The authors conclude that successful long-term results of neobladder creation can be achieved in children. However, a 9-year “long-term” followup is relative in the pediatric population with hopefully many more years to come. Clearly these children require lifelong assessment. It will be interesting to revisit this population in another decade.

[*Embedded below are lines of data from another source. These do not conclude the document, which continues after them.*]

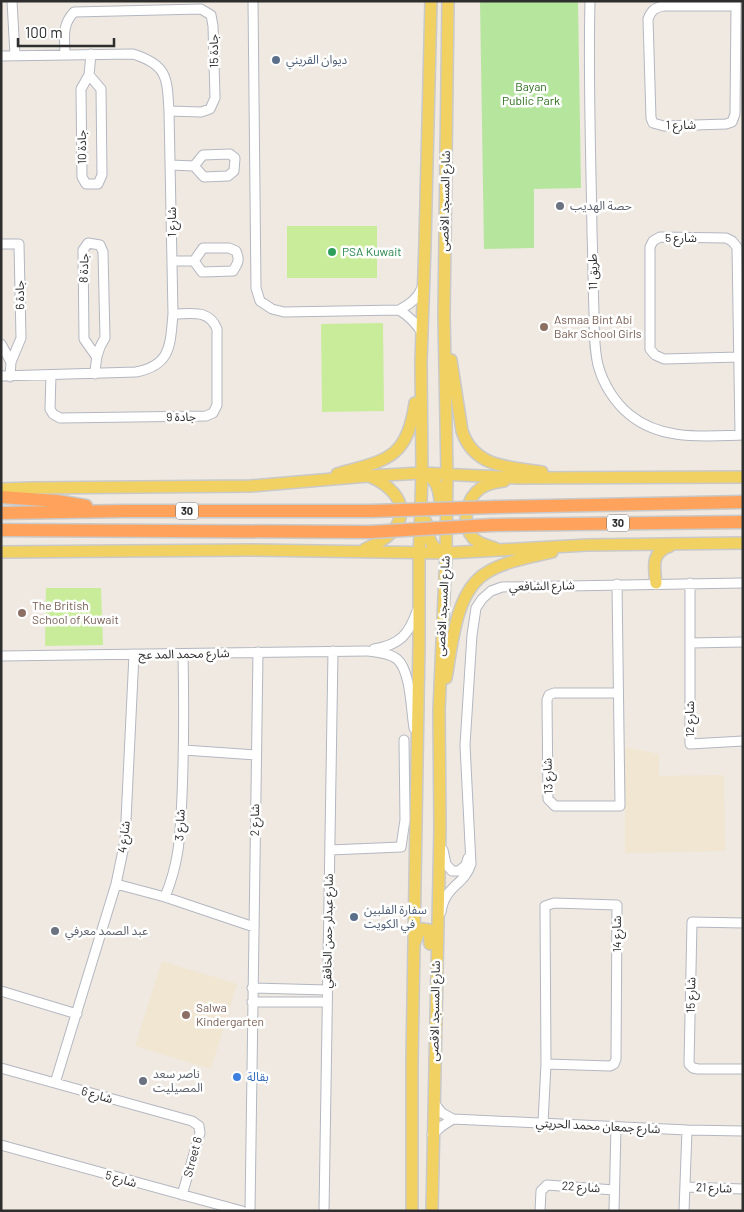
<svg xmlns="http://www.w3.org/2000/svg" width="744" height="1212" viewBox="0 0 744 1212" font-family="Barlow,'Noto Sans Arabic',sans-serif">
  <rect width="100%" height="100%" fill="#efe9e1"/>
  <path fill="#f0e6d1" d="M625,747L659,754V776L724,775L725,851L625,853Z
    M162,961L237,984L211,1069L135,1046Z"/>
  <path fill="#b6e59e" d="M480,1H578L581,188L534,189V248L484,249Z"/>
  <path fill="#c9ec9a" d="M287,226H377V278H287Z
    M383,323L384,411L322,412L321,324Z
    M46,588H101L103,645L45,646Z"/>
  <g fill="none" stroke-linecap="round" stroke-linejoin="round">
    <defs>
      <path id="minor" d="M12,1L15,55
        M253,1L256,288L260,301L272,309L284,312L399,310C410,304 417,299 422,288
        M590,1C588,78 591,155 592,233C593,259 593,286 594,312C594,330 594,348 598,365C603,384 615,403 630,415C662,441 704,436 743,435
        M736,1V6L735,114L732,122L726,124L664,126L653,123L651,118L648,19C651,11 654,8 663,6H736
        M65,55C65,38 61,26 74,12L201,9L211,15L213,26L215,98L210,109L201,112L169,111
        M1,56L133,54C168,65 167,78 169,111L173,314C170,344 172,365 136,372L1,376
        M89,75L101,89L102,175L98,184H86L82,177L81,89L89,75L91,54
        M171,165L194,166L204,177L228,176L234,171L235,158L230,154L203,155L194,166
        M1,244H19L21,338L11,362L10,377
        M203,248H229L236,251C240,260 238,263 233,271L202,272L194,261Z
        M173,261H194
        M399,310C409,316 416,323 422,333
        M1,344L11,362
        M739,357L664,359L655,355L650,349V247L653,241L660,237L726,238L732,241L737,247L740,435
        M95,374C96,359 97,350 105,338L103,252L100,245L88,243L83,250L84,339L96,356
        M51,375L50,409L53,414L60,418L206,416L213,413L217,405V329C209,309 192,314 173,314
        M690,583V744L743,741
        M617,584L620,806H555L548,799L547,700L549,695L554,693H618
        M690,643L743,642
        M374,649C400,645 409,634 417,611
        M1,656L367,651C377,652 389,653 397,659C411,671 411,711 414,728
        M184,750L256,755
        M330,850L401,847L405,820L404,740
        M443,850L446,864L452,871H459L466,865L468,858
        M116,884L165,897L254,927
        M165,897C180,860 180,835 182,796C184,748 184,701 183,654
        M441,912C445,885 464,886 471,864L465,745L472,635L476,608L482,599L491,591L502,587L743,583
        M743,923L692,922L689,1064L693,1068L698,1069H743
        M252,988L327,990
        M1,991L77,1014
        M252,1002H327
        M1,1068L192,1121L199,1126L200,1133L182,1195
        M55,1083L116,884L125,841L134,654
        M434,1103L442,1113L453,1119L687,1130L743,1131
        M543,1123L546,1064L545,906L554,903L617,905L616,1059L614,1064L610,1066L546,1064
        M432,1135L442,1126L453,1119
        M1,1145L242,1211
        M685,1187L743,1189
        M250,1211L258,652
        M324,1211L333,651
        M540,1211L541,1191L547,1185L614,1190
        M614,1211L616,1127
        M684,1211L687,1130"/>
      <path id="major" d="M451,360L462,431C474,468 510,467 542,472
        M422,473C438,478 439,491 441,506
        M337,474C386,460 407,460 415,403
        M1,489L31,488L250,486L368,476L422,473L518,478L743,477
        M426,522C428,535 429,548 444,553
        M495,548C487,546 479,544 473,538C461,524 466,498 481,488C488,483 496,482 504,481
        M365,549C409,532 415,496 369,476
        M1,552L249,550L446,553L587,545L743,543
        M656,583C654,567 651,552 670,546
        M446,678C452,646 455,592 486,573C505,561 531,557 552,552
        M415,942L418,934L422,929L429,930L430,944
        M412,1211V1062L419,643V560L422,473L421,362L425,243L431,1
        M432,1211L440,827L439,710L446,553L447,474L444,315L448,1"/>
      <path id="highway" d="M1,497L57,501L86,506
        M496,507L743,502
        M1,513L123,511H372
        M492,525L743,522
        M1,530L370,532"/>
    </defs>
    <use href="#minor" stroke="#b4b7c1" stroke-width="11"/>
    <use href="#major" stroke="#c9c9c9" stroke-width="14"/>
    <use href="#highway" stroke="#c9c9c9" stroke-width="15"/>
    <use href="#minor" stroke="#fff" stroke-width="9"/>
    <use href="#major" stroke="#f2d163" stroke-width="11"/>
    <use href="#highway" stroke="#ffa35c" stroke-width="12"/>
    <defs>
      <path id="highway-bridge" d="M372,511L496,507
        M370,532L492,525"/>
    </defs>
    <use href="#highway-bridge" stroke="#c9c9c9" stroke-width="15" stroke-linecap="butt"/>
    <use href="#highway-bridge" stroke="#ffa35c" stroke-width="12"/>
  </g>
  <g fill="#5c6f8a" stroke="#fff" stroke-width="2">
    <circle cx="276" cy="60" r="5"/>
    <circle cx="354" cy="917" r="5"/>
  </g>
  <g fill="#6b7280" stroke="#fff" stroke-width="2">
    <circle cx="560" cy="206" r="5"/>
    <circle cx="55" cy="931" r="5"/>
    <circle cx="143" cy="1081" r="5"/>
  </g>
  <circle fill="#2e9e5b" stroke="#fff" stroke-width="2" cx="332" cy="252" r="5"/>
  <g fill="#8d6e63" stroke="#fff" stroke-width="2">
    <circle cx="544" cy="327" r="5"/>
    <circle cx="22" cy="613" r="5"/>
    <circle cx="186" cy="1015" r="5"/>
  </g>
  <circle fill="#3f7fe0" stroke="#fff" stroke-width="2" cx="237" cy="1077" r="5"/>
  <g text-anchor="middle" stroke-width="5" stroke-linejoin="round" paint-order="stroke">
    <g fill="#fff" stroke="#6d6d6d" stroke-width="1">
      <rect x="176" y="502.5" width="22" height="17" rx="4"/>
      <rect x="607" y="514.5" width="22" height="17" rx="4"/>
    </g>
    <g font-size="11" font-weight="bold" fill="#2e2e2e">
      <text x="187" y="515">30</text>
      <text x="618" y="527">30</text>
    </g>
    <g font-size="12" fill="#2e2e2e" stroke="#fff">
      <text transform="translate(214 51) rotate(-91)" y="4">جادة 15</text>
      <text transform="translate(681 125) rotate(-1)" y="4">شارع 1</text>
      <text transform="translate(82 147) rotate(-91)" y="4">جادة 10</text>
      <text transform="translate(445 201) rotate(-89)" y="4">شارع المسجد الاقصى</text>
      <text transform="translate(172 222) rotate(-91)" y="4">شارع 1</text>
      <text x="681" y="242">شارع 5</text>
      <text transform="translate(84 268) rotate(-88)" y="4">جادة 8</text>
      <text transform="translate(593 272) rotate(-91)" y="4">طريق 11</text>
      <text transform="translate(20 295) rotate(-91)" y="4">جادة 6</text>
      <text transform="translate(181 417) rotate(-1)" y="4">جادة 9</text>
      <text transform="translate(542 586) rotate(-1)" y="4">شارع الشافعي</text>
      <text transform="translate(443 606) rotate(-87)" y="4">شارع المسجد الاقصى</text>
      <text transform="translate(184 654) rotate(-1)" y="4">شارع محمد المد عج</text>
      <text transform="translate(690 719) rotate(-90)" y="4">شارع 12</text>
      <text transform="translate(548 776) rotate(-92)" y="4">شارع 13</text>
      <text transform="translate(255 820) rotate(-89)" y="4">شارع 2</text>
      <text transform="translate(180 825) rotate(-87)" y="4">شارع 3</text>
      <text transform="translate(124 837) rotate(-83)" y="4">شارع 4</text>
      <text transform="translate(328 931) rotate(-89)" y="4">شارع عبدلر حمن الخافقي</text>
      <text transform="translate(617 934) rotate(-90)" y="4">شارع 14</text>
      <text transform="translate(691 995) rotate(-89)" y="4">شارع 15</text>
      <text transform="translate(435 1011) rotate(-89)" y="4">شارع المسجد الاقصى</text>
      <text transform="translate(97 1095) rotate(16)" y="4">شارع 6</text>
      <text transform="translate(598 1126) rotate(3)" y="4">شارع جمعان محمد الحريتي</text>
      <text transform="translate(193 1157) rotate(-75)" y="4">Street 6</text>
      <text transform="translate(121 1179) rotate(16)" y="4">شارع 5</text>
      <text transform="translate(581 1187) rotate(4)" y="4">شارع 22</text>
      <text transform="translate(714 1188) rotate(2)" y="4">شارع 21</text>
    </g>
    <g font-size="12" fill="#4e5e75" stroke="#fff" text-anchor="start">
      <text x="286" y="64">ديوان القريني</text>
      <text x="364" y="914">سفارة الفلبين<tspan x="364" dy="14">في الكويت</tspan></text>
    </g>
    <g font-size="12" fill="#2c6e1b" stroke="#fff">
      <text x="531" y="91">Bayan<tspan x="531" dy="14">Public Park</tspan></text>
    </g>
    <g font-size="12" fill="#5b616d" stroke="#fff" text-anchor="start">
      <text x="570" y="210">حصة الهديب</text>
      <text x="65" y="935">عبد الصمد معرفي</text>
      <text x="153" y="1078">ناصر سعد<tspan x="153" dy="14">المصيليت</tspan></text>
    </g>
    <g font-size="12" fill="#27864d" stroke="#fff" text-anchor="start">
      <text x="342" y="256">PSA Kuwait</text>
    </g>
    <g font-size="12" fill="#785e54" stroke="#fff" text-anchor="start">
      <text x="554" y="324">Asmaa Bint Abi<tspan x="554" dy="14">Bakr School Girls</tspan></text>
      <text x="32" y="610">The British<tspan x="32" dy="14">School of Kuwait</tspan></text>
      <text x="196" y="1012">Salwa<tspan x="196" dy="14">Kindergarten</tspan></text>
    </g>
    <g font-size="12" fill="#366cbe" stroke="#fff" text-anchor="start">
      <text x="247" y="1081">بقالة</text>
    </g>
  </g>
  <rect width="744" height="1212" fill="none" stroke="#2e2e2e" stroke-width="5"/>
  <path d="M18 38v8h96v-8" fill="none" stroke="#2e2e2e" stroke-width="2.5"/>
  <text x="25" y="38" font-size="15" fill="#2e2e2e" stroke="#ffffff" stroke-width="4" paint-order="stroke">100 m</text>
</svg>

Outcomes of Slings With Versus Without Enterocystoplasty
Surgically treating neurogenic incontinence is challenging and assessing operative outcome is just as problematic. Outcome parameters are inconsistently defined, lack objective evidence and primarily are based on subjective assessment. A commonly held dogma is that successful bladder neck reconstruction requires simultaneous enterocystoplasty. Snodgrass et al (page 2709) from Dallas, Texas describe their outcome of achieving continence when using a bladder neck sling and catheterizable bladder channel without enterocystoplasty in 23 patients with neurogenic bladder dysfunction (group 1) compared to the outcome of a bladder neck sling and enterocystoplasty in 18 patients (group 2). Outcome was based on physician defined continence, patient and family defined continence, catheterization interval, use of antimuscarinic medication and a health related quality of life questionnaire (HRQOL). Continence was defined as dry—0 pads a day while catheterizing every 3 hours, improved—less than 2 pads a day while catheterizing every 3 hours and wet. An HRQOL questionnaire was administered along with documentation of intermittent catheterization and antimuscarinic use. All patients were evaluated at least 1 year from the date of surgery.

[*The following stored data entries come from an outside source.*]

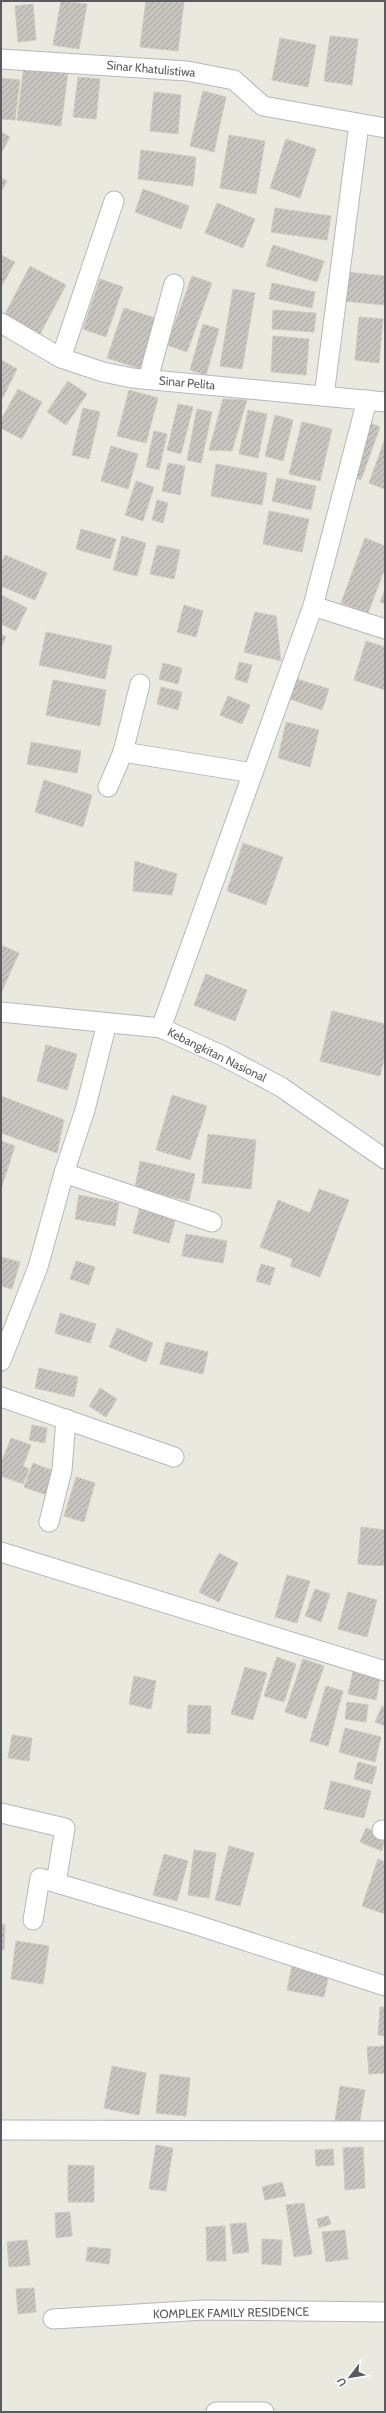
<svg xmlns="http://www.w3.org/2000/svg" width="386" height="2413" font-family="Cabin,sans-serif">
	<style>
		.building { fill: url(#building-hatch); stroke: #cecabf }
		.lines { fill: none; stroke-linecap: round; stroke-linejoin: round }
		.minor-casing { stroke: #b6b7bc; stroke-width: 21 }
		.minor { stroke: #fff; stroke-width: 19 }
		.labels { text-anchor: middle; stroke-width: 3.5; stroke-linejoin: round; paint-order: stroke }
		.street-label { font-size: 12px; fill: #595b60; stroke: #fff }
	</style>
	<defs>
		<pattern id="building-hatch" width="6" height="6" patternUnits="userSpaceOnUse"><rect width="6" height="6" fill="#c8c5c0"/><path d="M-1 1l2-2M0 6l6-6M5 7l2-2" fill="none" stroke="#a5a39f"/></pattern>
	</defs>
	<rect width="100%" height="100%" fill="#eae9e0"/>
	<g class="building">
		<polygon points="61,1 87,4 79,49 53,45"/>
		<polygon points="146,1 184,1 178,51 140,47"/>
		<polygon points="33,4 36,40 18,42 15,6"/>
		<polygon points="330,36 358,39 352,85 324,81"/>
		<polygon points="280,38 316,45 308,87 272,80"/>
		<polygon points="24,66 68,72 61,126 17,120"/>
		<polygon points="78,77 100,79 96,119 73,117"/>
		<polygon points="1,78 20,80 15,120 1,119"/>
		<polygon points="203,91 226,97 214,152 190,146"/>
		<polygon points="154,92 181,95 178,134 150,131"/>
		<polygon points="1,132 10,137 1,153"/>
		<polygon points="229,135 265,141 256,194 220,188"/>
		<polygon points="286,139 316,149 300,198 270,188"/>
		<polygon points="141,150 196,157 193,186 138,179"/>
		<polygon points="1,178 7,181 1,192"/>
		<polygon points="143,189 189,206 181,229 135,212"/>
		<polygon points="217,203 255,219 243,248 205,233"/>
		<polygon points="275,208 331,216 327,240 271,232"/>
		<polygon points="273,245 324,261 317,282 266,266"/>
		<polygon points="1,255 15,262 1,287"/>
		<polygon points="30,266 66,285 40,334 4,316"/>
		<polygon points="346,272 385,276 385,305 343,301"/>
		<polygon points="192,276 212,283 187,352 167,345"/>
		<polygon points="100,279 123,287 106,337 83,329"/>
		<polygon points="272,283 315,292 312,308 269,299"/>
		<polygon points="233,289 255,293 242,369 220,366"/>
		<polygon points="124,308 161,320 144,370 107,358"/>
		<polygon points="273,310 316,313 314,332 272,329"/>
		<polygon points="359,317 383,319 379,363 355,360"/>
		<polygon points="203,324 219,329 206,375 190,370"/>
		<polygon points="273,336 309,339 306,375 271,372"/>
		<polygon points="1,360 17,369 1,401"/>
		<polygon points="68,381 87,394 66,425 47,412"/>
		<polygon points="18,389 42,402 22,439 1,428 1,420"/>
		<polygon points="129,390 158,398 146,443 117,436"/>
		<polygon points="223,399 247,400 232,451 209,450"/>
		<polygon points="178,404 193,407 181,454 167,450"/>
		<polygon points="83,408 100,412 89,459 72,455"/>
		<polygon points="197,409 212,412 201,463 187,460"/>
		<polygon points="248,410 267,414 258,458 239,454"/>
		<polygon points="275,415 293,420 283,461 265,456"/>
		<polygon points="302,422 332,429 320,481 289,474"/>
		<polygon points="370,423 380,427 361,480 351,476"/>
		<polygon points="154,431 167,434 159,470 146,467"/>
		<polygon points="385,439 385,489 369,483"/>
		<polygon points="111,446 138,454 128,489 101,481"/>
		<polygon points="168,463 185,466 180,495 162,491"/>
		<polygon points="216,464 267,473 262,505 211,496"/>
		<polygon points="277,478 316,486 311,510 272,501"/>
		<polygon points="136,481 154,487 143,521 125,515"/>
		<polygon points="157,500 168,503 163,523 152,520"/>
		<polygon points="269,511 309,519 302,552 263,544"/>
		<polygon points="81,529 116,539 110,559 76,549"/>
		<polygon points="122,536 146,543 137,576 113,570"/>
		<polygon points="365,538 385,546 385,568 368,613 341,603"/>
		<polygon points="157,545 180,550 174,579 150,574"/>
		<polygon points="5,555 47,573 35,600 1,586 1,564"/>
		<polygon points="385,590 385,604 380,602"/>
		<polygon points="1,595 27,608 16,631 1,624"/>
		<polygon points="184,605 203,611 196,637 177,632"/>
		<polygon points="255,612 276,616 281,661 244,652"/>
		<polygon points="46,632 112,646 105,679 39,665"/>
		<polygon points="1,634 6,637 1,647"/>
		<polygon points="366,641 385,647 385,690 354,680"/>
		<polygon points="239,662 252,665 247,683 235,679"/>
		<polygon points="163,663 182,668 178,684 159,679"/>
		<polygon points="297,679 329,689 322,710 290,699"/>
		<polygon points="53,680 106,690 100,726 46,715"/>
		<polygon points="161,687 182,692 178,710 157,704"/>
		<polygon points="228,696 250,705 242,724 220,715"/>
		<polygon points="286,722 319,730 310,767 278,758"/>
		<polygon points="31,742 81,751 77,773 27,764"/>
		<polygon points="44,780 92,795 83,827 35,812"/>
		<polygon points="243,843 283,857 266,905 227,891"/>
		<polygon points="135,861 177,874 172,895 133,891"/>
		<polygon points="1,945 19,953 1,993"/>
		<polygon points="206,974 247,990 235,1021 194,1005"/>
		<polygon points="332,1011 385,1024 385,1055 380,1076 320,1061"/>
		<polygon points="46,1045 77,1054 67,1090 37,1081"/>
		<polygon points="172,1095 207,1106 190,1160 156,1150"/>
		<polygon points="1,1096 64,1120 57,1153 1,1133"/>
		<polygon points="208,1134 256,1140 251,1189 202,1183"/>
		<polygon points="1,1141 15,1146 1,1189"/>
		<polygon points="140,1161 195,1174 189,1201 135,1188"/>
		<polygon points="319,1189 349,1200 320,1277 290,1266 293,1259 260,1247 278,1200 310,1213"/>
		<polygon points="79,1195 119,1203 115,1226 75,1219"/>
		<polygon points="141,1203 177,1213 169,1243 133,1233"/>
		<polygon points="186,1234 227,1241 223,1263 182,1256"/>
		<polygon points="1,1257 20,1262 12,1289 1,1286"/>
		<polygon points="76,1261 95,1267 89,1285 70,1279"/>
		<polygon points="261,1264 275,1268 270,1285 256,1281"/>
		<polygon points="60,1313 96,1324 90,1343 55,1333"/>
		<polygon points="117,1328 153,1343 146,1362 109,1347"/>
		<polygon points="166,1342 208,1352 203,1374 160,1364"/>
		<polygon points="39,1368 78,1377 74,1397 35,1388"/>
		<polygon points="100,1388 117,1399 106,1417 89,1406"/>
		<polygon points="32,1425 47,1428 45,1443 29,1440"/>
		<polygon points="11,1438 31,1445 23,1466 29,1469 23,1484 1,1476 1,1463"/>
		<polygon points="33,1463 59,1473 50,1496 24,1487"/>
		<polygon points="76,1477 95,1483 84,1522 64,1516"/>
		<polygon points="361,1527 385,1530 385,1566 358,1564"/>
		<polygon points="219,1553 238,1563 219,1602 199,1592"/>
		<polygon points="287,1575 310,1581 297,1623 275,1617"/>
		<polygon points="315,1589 330,1594 321,1622 305,1616"/>
		<polygon points="348,1592 377,1600 367,1637 338,1629"/>
		<polygon points="277,1657 296,1664 284,1702 264,1696"/>
		<polygon points="303,1659 324,1666 306,1719 285,1712"/>
		<polygon points="245,1667 267,1673 253,1720 231,1714"/>
		<polygon points="353,1672 380,1678 376,1700 348,1694"/>
		<polygon points="134,1676 156,1681 151,1709 129,1704"/>
		<polygon points="326,1686 343,1691 328,1746 310,1741"/>
		<polygon points="347,1702 368,1705 366,1722 345,1719"/>
		<polygon points="188,1705 211,1706 210,1734 187,1733"/>
		<polygon points="382,1706 385,1708 385,1726 375,1722"/>
		<polygon points="345,1728 381,1737 375,1762 339,1752"/>
		<polygon points="12,1735 32,1738 29,1761 8,1758"/>
		<polygon points="358,1762 377,1767 372,1784 354,1779"/>
		<polygon points="331,1781 371,1791 364,1818 324,1809"/>
		<polygon points="366,1828 385,1836 382,1851 360,1842"/>
		<polygon points="229,1846 254,1853 240,1906 215,1900"/>
		<polygon points="194,1850 216,1853 209,1898 188,1895"/>
		<polygon points="164,1854 188,1861 177,1901 153,1895"/>
		<polygon points="378,1859 385,1862 385,1914 362,1906"/>
		<polygon points="1,1924 5,1925 4,1950 1,1950"/>
		<polygon points="16,1941 49,1946 43,1984 11,1979"/>
		<polygon points="292,1966 329,1974 324,1997 287,1990"/>
		<polygon points="380,2007 385,2007 385,2036 378,2035"/>
		<polygon points="385,2046 385,2073 369,2074 367,2047"/>
		<polygon points="112,2066 146,2073 139,2115 104,2108"/>
		<polygon points="160,2074 190,2078 186,2116 156,2113"/>
		<polygon points="340,2086 365,2090 359,2125 335,2121"/>
		<polygon points="156,2145 173,2148 166,2191 149,2189"/>
		<polygon points="363,2147 365,2188 345,2190 343,2148"/>
		<polygon points="333,2149 334,2165 316,2166 315,2150"/>
		<polygon points="68,2165 94,2166 94,2202 68,2202"/>
		<polygon points="282,2182 286,2196 265,2200 262,2187"/>
		<polygon points="304,2203 312,2254 294,2257 286,2205"/>
		<polygon points="70,2212 72,2236 56,2238 55,2213"/>
		<polygon points="328,2216 331,2224 319,2228 317,2219"/>
		<polygon points="246,2223 249,2252 233,2254 230,2224"/>
		<polygon points="225,2226 226,2261 207,2261 206,2227"/>
		<polygon points="345,2230 348,2259 326,2262 322,2232"/>
		<polygon points="262,2239 282,2240 281,2265 262,2264"/>
		<polygon points="27,2240 30,2265 9,2267 7,2242"/>
		<polygon points="88,2247 111,2249 109,2264 86,2261"/>
		<polygon points="34,2288 36,2312 18,2314 16,2289"/>
	</g>
	<g class="lines">
		<defs>
			<g id="minor">
				<polyline points="1,59 187,71 234,80 263,106 385,128"/>
				<polyline points="1,323 61,358 103,372 132,378 385,402"/>
				<polyline points="61,358 114,201"/>
				<polyline points="148,379 174,284"/>
				<polyline points="324,396 359,124"/>
				<polyline points="313,606 385,629"/>
				<polyline points="123,752 253,773"/>
				<polyline points="108,787 123,752 140,684"/>
				<polyline points="1,1012 161,1028 221,1055 281,1087 385,1159"/>
				<polyline points="161,1028 313,606 367,400"/>
				<polyline points="64,1173 212,1222"/>
				<polyline points="1,1361 38,1267 64,1173 85,1110 107,1023"/>
				<polyline points="1,1397 174,1457"/>
				<polyline points="49,1522 62,1470 66,1419"/>
				<polyline points="1,1552 385,1671"/>
				<polyline points="1,1813 65,1828 56,1883"/>
				<polyline points="382,1830 385,1830"/>
				<polyline points="33,1920 40,1878 197,1925 385,1986"/>
				<polyline points="1,2130 385,2131"/>
				<polyline points="53,2319 204,2310 385,2312"/>
				<polyline points="216,2412 264,2412"/>
			</g>
		</defs>
		<use href="#minor" class="minor-casing"/>
		<use href="#minor" class="minor"/>
	</g>
	<g class="labels">
		<g class="street-label">
			<text transform="translate(151 69) rotate(5)" y="4">Sinar Khatulistiwa</text>
			<text transform="translate(187 383) rotate(5)" y="4">Sinar Pelita</text>
			<text transform="translate(217 1055) rotate(26)" y="4">Kebangkitan Nasional</text>
			<text transform="translate(231 2313) rotate(-1)" y="4">KOMPLEK FAMILY RESIDENCE</text>
		</g>
	</g>
	<rect width="386" height="2413" fill="none" stroke="#595b60" stroke-width="4"/>
	<g transform="translate(350 2377) rotate(239)" stroke="#ffffff" stroke-width="3" paint-order="stroke">
	<path d="M0-3L7 15L0 10L-7 15Z" fill="#595b60"/>
	<text y="-6" font-size="11" font-weight="bold" text-anchor="middle" fill="#595b60">U</text>
	</g>
</svg>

Of the group 1 patients who underwent a sling only procedure 21 underwent a 360 degree fascial bladder neck wrap and 2 underwent a Burch suspension vs a 360 degree fascial bladder neck wrap in 10, a “U” fascial suspension in 5 and a Burch suspension in 3 group 2 patients. The upper urinary tract in both groups remained stable without hydronephrosis, no patient was reported to have vesicoureteral reflux and no one is awaiting further surgery. Urinary continence as defined by patients and surgeons was similar in both groups (82% group 1 and 83% group 2) defined as dry or improved. Catheterization interval or the need for antimuscarinic medication was insignificant. The HRQOL satisfaction survey was similar for both groups. The authors note the difficulty in assessing postoperative continence and the need for creating a validated questionnaire to determine how health related quality of life factors truly impact personal development. They recognize limitations in their review, and note that overall patient satisfaction in group 1 may be due in part to the catheterizable channel and not necessarily the continence operation. This study reinforces the inherent difficulties in assessing continence outcome in the neurogenic population.